--- PROMPT ---
I'd like the entries reproduced exactly, with the images omitted.

--- PROVIDED DATA ---
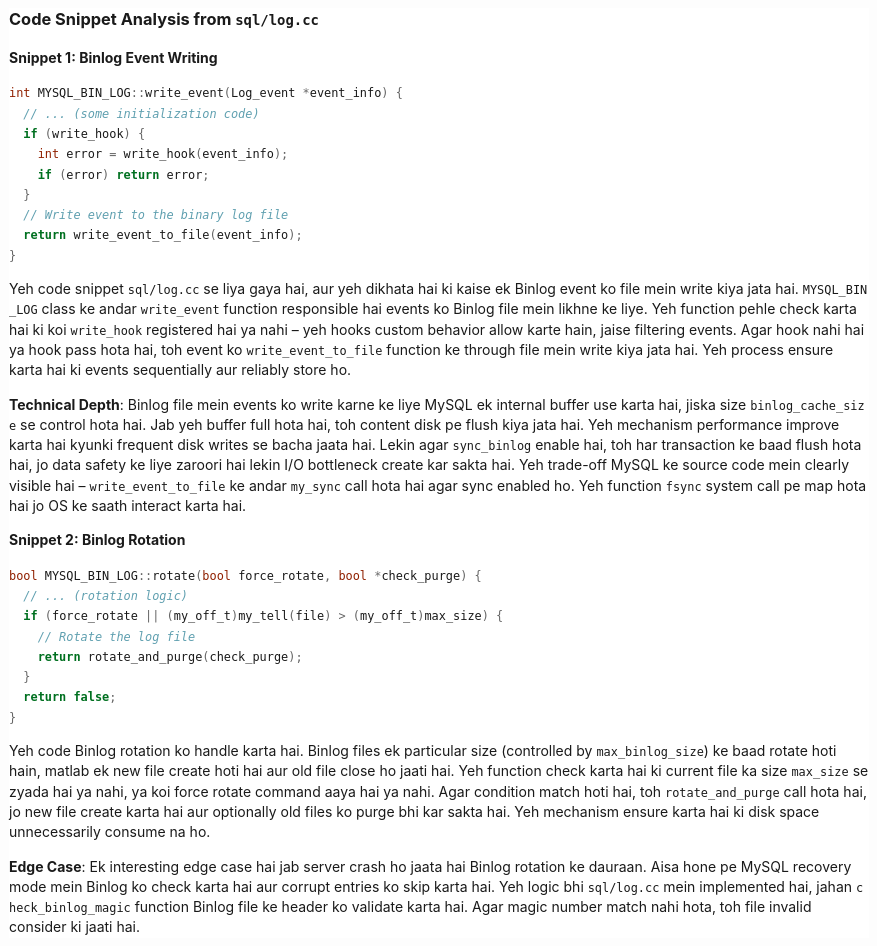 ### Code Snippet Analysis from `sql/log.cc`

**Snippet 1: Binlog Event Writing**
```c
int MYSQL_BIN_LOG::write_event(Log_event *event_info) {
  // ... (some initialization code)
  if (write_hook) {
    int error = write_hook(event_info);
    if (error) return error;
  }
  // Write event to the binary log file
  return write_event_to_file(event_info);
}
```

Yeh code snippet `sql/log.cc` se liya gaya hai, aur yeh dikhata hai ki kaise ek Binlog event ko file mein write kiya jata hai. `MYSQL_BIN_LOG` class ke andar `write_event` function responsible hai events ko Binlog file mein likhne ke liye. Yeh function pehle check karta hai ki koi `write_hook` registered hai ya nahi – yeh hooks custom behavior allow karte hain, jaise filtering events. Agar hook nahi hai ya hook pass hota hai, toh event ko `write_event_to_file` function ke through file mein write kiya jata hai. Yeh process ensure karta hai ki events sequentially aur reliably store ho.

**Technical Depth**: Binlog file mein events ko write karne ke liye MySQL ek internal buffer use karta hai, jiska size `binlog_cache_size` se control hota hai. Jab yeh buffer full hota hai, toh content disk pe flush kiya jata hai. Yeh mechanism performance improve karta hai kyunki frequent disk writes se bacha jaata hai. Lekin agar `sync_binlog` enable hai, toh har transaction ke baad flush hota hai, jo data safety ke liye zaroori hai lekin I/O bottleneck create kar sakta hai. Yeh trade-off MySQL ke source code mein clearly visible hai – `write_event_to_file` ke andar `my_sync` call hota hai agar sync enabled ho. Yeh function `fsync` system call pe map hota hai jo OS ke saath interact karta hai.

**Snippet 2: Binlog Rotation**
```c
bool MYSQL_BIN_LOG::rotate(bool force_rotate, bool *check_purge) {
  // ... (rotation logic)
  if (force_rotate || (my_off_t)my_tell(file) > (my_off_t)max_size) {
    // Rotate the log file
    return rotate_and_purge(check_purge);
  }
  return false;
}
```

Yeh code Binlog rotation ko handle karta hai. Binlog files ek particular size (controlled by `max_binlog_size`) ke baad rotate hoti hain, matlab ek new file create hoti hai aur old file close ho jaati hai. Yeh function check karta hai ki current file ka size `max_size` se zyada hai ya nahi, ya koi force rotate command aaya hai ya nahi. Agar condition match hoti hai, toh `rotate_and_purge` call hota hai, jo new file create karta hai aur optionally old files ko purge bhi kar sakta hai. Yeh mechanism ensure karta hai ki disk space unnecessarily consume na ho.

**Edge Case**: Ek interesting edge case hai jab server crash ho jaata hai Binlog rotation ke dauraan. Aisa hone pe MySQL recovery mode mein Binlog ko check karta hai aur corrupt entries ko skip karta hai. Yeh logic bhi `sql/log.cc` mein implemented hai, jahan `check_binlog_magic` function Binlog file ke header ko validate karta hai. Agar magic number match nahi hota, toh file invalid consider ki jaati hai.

--- RESPONSE AREA ---
 ### Code Snippet Analysis from `sql/log.cc`

**Snippet 1: Binlog Event Writing**
```c
int MYSQL_BIN_LOG::write_event(Log_event *event_info) {
  // ... (some initialization code)
  if (write_hook) {
    int error = write_hook(event_info);
    if (error) return error;
  }
  // Write event to the binary log file
  return write_event_to_file(event_info);
}
```

Yeh code snippet `sql/log.cc` se liya gaya hai, aur yeh dikhata hai ki kaise ek Binlog event ko file mein write kiya jata hai. `MYSQL_BIN_LOG` class ke andar `write_event` function responsible hai events ko Binlog file mein likhne ke liye. Yeh function pehle check karta hai ki koi `write_hook` registered hai ya nahi – yeh hooks custom behavior allow karte hain, jaise filtering events. Agar hook nahi hai ya hook pass hota hai, toh event ko `write_event_to_file` function ke through file mein write kiya jata hai. Yeh process ensure karta hai ki events sequentially aur reliably store ho.

**Technical Depth**: Binlog file mein events ko write karne ke liye MySQL ek internal buffer use karta hai, jiska size `binlog_cache_size` se control hota hai. Jab yeh buffer full hota hai, toh content disk pe flush kiya jata hai. Yeh mechanism performance improve karta hai kyunki frequent disk writes se bacha jaata hai. Lekin agar `sync_binlog` enable hai, toh har transaction ke baad flush hota hai, jo data safety ke liye zaroori hai lekin I/O bottleneck create kar sakta hai. Yeh trade-off MySQL ke source code mein clearly visible hai – `write_event_to_file` ke andar `my_sync` call hota hai agar sync enabled ho. Yeh function `fsync` system call pe map hota hai jo OS ke saath interact karta hai.

**Snippet 2: Binlog Rotation**
```c
bool MYSQL_BIN_LOG::rotate(bool force_rotate, bool *check_purge) {
  // ... (rotation logic)
  if (force_rotate || (my_off_t)my_tell(file) > (my_off_t)max_size) {
    // Rotate the log file
    return rotate_and_purge(check_purge);
  }
  return false;
}
```

Yeh code Binlog rotation ko handle karta hai. Binlog files ek particular size (controlled by `max_binlog_size`) ke baad rotate hoti hain, matlab ek new file create hoti hai aur old file close ho jaati hai. Yeh function check karta hai ki current file ka size `max_size` se zyada hai ya nahi, ya koi force rotate command aaya hai ya nahi. Agar condition match hoti hai, toh `rotate_and_purge` call hota hai, jo new file create karta hai aur optionally old files ko purge bhi kar sakta hai. Yeh mechanism ensure karta hai ki disk space unnecessarily consume na ho.

**Edge Case**: Ek interesting edge case hai jab server crash ho jaata hai Binlog rotation ke dauraan. Aisa hone pe MySQL recovery mode mein Binlog ko check karta hai aur corrupt entries ko skip karta hai. Yeh logic bhi `sql/log.cc` mein implemented hai, jahan `check_binlog_magic` function Binlog file ke header ko validate karta hai. Agar magic number match nahi hota, toh file invalid consider ki jaati hai.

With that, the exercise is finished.